A CALORIMETRIC STUDY OF PRECIPITATION IN AN AL-CU ALLOY WITH SILICON PARTICLES

The precipitation of copper and silicon from the Al-rich matrix in an Al-1.3 at. pct Cu-19.1 at. pct Si alloy was investigated by differential scanning calorimetry (DSC). Both as-extruded (AE) and extruded and solution treated and quenched (solid-quenched, SQ) specimens were studied. The DSC curves of the SQ specimens showed two exothermic effects, A and B. Effect A corresponded to the simultaneous precipitation of silicon and copper, whereas effect B was caused by the transition from the state with the intermediate copper-containing phase, theta', to the state with the equilibrium copper-containing phase, theta. The heat contents of effect A and B could quantitatively be described in terms of solid solubilities before and after precipitation and the heats of precipitation of the phases involved.

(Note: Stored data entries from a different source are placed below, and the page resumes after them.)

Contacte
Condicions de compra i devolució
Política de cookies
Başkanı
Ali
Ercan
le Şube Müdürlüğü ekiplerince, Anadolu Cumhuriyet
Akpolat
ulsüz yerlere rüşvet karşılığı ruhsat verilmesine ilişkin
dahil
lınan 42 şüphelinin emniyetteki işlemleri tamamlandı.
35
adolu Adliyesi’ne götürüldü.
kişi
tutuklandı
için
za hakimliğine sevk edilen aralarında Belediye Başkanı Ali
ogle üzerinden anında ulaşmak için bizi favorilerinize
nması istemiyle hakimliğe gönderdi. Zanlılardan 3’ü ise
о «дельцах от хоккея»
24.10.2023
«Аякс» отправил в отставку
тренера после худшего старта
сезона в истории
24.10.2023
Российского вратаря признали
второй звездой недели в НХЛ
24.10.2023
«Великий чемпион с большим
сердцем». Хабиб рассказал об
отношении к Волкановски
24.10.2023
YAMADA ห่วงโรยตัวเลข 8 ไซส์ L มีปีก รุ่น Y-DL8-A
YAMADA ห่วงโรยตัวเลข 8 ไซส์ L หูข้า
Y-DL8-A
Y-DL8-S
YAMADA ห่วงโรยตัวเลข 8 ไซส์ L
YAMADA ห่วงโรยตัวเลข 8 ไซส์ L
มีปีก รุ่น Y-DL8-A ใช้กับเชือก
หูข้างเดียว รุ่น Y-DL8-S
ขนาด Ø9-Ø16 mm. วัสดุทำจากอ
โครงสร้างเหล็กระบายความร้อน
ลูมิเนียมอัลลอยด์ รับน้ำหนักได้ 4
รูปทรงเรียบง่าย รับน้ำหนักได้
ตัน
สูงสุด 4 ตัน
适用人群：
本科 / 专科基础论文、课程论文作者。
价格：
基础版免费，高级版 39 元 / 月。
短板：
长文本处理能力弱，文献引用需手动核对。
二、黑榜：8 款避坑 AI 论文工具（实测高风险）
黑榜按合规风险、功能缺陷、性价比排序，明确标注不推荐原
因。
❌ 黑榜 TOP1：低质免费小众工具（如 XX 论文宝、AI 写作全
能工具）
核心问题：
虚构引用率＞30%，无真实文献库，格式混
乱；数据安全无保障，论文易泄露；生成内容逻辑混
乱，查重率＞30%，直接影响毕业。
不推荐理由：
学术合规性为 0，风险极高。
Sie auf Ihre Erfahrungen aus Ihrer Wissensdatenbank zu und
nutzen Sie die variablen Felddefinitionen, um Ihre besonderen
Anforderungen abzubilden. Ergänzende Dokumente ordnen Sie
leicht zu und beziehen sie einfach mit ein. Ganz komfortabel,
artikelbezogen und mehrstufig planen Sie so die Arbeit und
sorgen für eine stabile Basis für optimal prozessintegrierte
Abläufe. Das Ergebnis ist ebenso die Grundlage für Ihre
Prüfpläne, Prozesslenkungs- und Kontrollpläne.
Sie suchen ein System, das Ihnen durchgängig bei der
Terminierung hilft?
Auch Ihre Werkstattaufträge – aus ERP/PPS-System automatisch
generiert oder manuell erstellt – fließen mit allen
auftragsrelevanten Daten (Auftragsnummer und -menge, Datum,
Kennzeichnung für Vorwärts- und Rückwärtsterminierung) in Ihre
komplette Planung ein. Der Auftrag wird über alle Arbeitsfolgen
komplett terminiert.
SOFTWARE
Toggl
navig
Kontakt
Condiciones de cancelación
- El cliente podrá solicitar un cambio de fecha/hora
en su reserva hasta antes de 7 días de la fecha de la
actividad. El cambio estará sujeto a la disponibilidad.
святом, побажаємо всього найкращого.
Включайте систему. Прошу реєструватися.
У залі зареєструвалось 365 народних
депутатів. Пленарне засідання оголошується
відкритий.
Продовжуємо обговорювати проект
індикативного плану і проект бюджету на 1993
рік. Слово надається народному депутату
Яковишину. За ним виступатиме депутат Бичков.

From this description, it was derived that for heating rates less-than-or-equal-to 20 K/min, copper precipitated as the theta' phase, while for heating rates greater-than-or-equal-to 40 K/min, copper precipitated mainly as the theta phase. In SQ specimens, Guinier-Preston (GP)-zone formation occurred during aging at room temperature with a rate approximately 10(4) times slower than in the corresponding binary Al-Cu alloy. For the AE specimens, it was found that during extrusion, precipitation of copper and silicon proceeded to a large extent. However, from DSC experiments and from hardness measurements as a function of aging time at 453 K, it was deduced that copper precipitation had not finished during extrusion. The hardness increase as observed during aging directly after extrusion was interpreted to be due to formation of the semicoherent intermediate theta' phase.